Structure of ARC O&E product
- Simple transparent trigger based on case numbers reported from credible sources;
- Low case numbers trigger(s) to ensure early intervention with early payout;
- Three-year cover based on outbreak response cost needs of the country in question;
- Cat bond is issued by ARC (sponsor) to reinsurers, capital markets and donors (investors) for a premium plus coupons;
- Payout is equal to debt issue amount (principal);
- Losses Occurring During basis of cover: Events occurring in coverage period;
- Single payout per cat bond tranche: each tranche pays 100% of payout in contract when triggered;
- If trigger event occurs and the cat bond pays out, the debt is forgiven;
- Tranches of coverage per country staked at different probability of trigger thresholds;
- Total payout cap is considered for now, corresponding to single event peak exposure but covering all four pathogens. Variations to this structure can be introduced.

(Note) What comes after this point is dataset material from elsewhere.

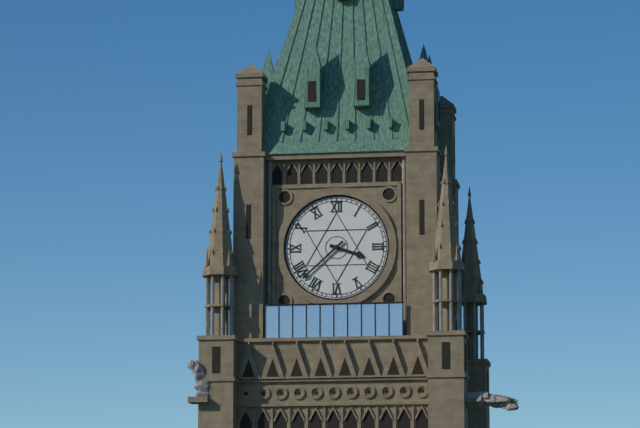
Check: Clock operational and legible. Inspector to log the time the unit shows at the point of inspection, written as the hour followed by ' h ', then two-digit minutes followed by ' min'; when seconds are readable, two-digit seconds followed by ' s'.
3 h 38 min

Product pricing and structuring require a credible stochastic model for disease spread. The model utilises multi-state stochastic modelling of population, given disease sparks from different locations. The model is then adjusted based on the country’s preparedness to deal with the outbreak, and finally, it is overlaid by modelling the impact of travel within a country and outside it via ground and air commuting. Modelling incorporates a country’s preparedness to deal with an outbreak which impacts the severity of the outbreak.
(5) Pending final approvals from ARC governing bodies
Pilot Countries and scale-up phase
As previously mentioned, ARC has successfully piloted its O&E Programme in countries Guinea (Conakry) and Uganda since 2017. Since then, sub-national risk profiling and modelling work has been undertaken which has informed technical assistance provided in both countries during recent Ebola virus disease outbreaks. ARC aims to sign up several countries into the Catastrophe bond in the first 5 years of operation. Enrolment starts with in-country capacity building work to enable the tailoring of the Cat bond structure for the country in question. Countries will be prioritized against a number of criteria set from the ARC perspective such as the epidemiological profile, being and ARC member state with a signed MoU, and being exposed to at least 2 pathogens. It is expected that this plan may vary in future in terms of which countries get enrolled in the capacity building programme and signed up into the Cat bond based on demand or political considerations.
What countries can expect: ARC O&E project life cycle
Conclusion
The Outbreaks and Epidemics (O&E) Programme and Product Development of the African Risk Capacity (ARC) is an innovative response, by Africa for Africa. Research shows that having inadequate preparedness and early response strategies to public health emergencies not only costs lives but also erases developmental gains. By targeting both Funding and Structures, ARC provides AU Member States with the necessary risk management and risk financing tools to respond to challenges posed by outbreaks and epidemics comprehensively and rapidly.